TQR Confidential

Tuesday, August 08, 2006

Banana Balls and the Blue Dreads

Yes. I've been away from these halls of iniquity and pain for some time now, due to my foray into the corn-laden country of the state of Iowa in order that I might meet up with 7 old friends. A golf weekend was planned, which had been preceded by much braggadocious e-mail extolling the can of golf whup-ass this or that fellow was about to open up upon this or that, or in some cases all, other(s).

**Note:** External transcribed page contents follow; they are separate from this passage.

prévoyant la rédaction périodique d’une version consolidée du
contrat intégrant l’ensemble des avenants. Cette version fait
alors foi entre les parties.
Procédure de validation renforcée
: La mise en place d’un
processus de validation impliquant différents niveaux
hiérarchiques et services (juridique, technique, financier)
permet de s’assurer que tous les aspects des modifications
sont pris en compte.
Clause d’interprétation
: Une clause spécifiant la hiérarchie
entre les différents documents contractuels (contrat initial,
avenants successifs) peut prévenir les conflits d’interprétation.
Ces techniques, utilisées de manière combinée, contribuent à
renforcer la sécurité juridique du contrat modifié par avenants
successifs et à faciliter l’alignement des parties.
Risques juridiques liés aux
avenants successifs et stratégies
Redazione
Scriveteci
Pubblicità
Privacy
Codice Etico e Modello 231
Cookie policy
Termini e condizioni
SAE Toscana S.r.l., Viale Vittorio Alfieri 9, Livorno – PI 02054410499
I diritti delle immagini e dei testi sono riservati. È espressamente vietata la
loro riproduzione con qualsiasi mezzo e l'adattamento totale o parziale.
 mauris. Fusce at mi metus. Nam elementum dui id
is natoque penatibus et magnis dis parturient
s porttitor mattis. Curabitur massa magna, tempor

The day of the outing dawned blue and hot. I found myself, before I knew what hit me, pushing my ball and tee into the earth prior to taking a stance and attempting to address club to ball. What resulted from my ill-gotten swing was a tee shot that swung hard arcing right, well into what is known as severe rough and/or 'jail' depending upon who you confer with upon such things. And no matter what corrections I attempted to assimilate, the following tee shots all resembled the first. The corresponding scores were not satisfactory, to say the least. Have you ever tried executing a precision 5-iron power draw when you are somewhat snookered by a rather leafy linden tree? The chances are small that your effort will be successful. And all the while, you are thinking back to days of straight tee balls and very little clover, when your modus operandi was mostly fairways and greens. Alas, the flash of youth that once clove you to the straight and narrow had been replaced by the infirmities of age.

Likewise, the trepidation with which you interacted with all your old friends. Once we smelled the flowers, but now we ask the price of the land. My apologies to Peart! So much conversation wasted upon material pursuits. But then again I am in no position to fault them, seeing as how I am the CEO of TQR capital industries and want for nothing. However, the lurid twisting of my guts could also be attributed to the fact I was too long away from the familiar confines and disapprobation of my loving wife and son. Both excuses used here may have some validity. But it is of no consequence and all I can do is give the facts of my existence these past few days I spent back in my boyhood land or origin. Friday night, after my initial failure at an old game I once played quite well, I found myself lying awake in my hotel bed with what can only be described as night terrors. What was I doing here, and why again? Was death not waiting down these misguided corridors wherein I found myself? Following me, as it had, all the days of my life. What use in utility if you cannot bring yourself to forget this ultimate exigency. Get on with it, and fucking stop whining!

Now. Here I am again. Please, read TQR. Thank you for the ramble.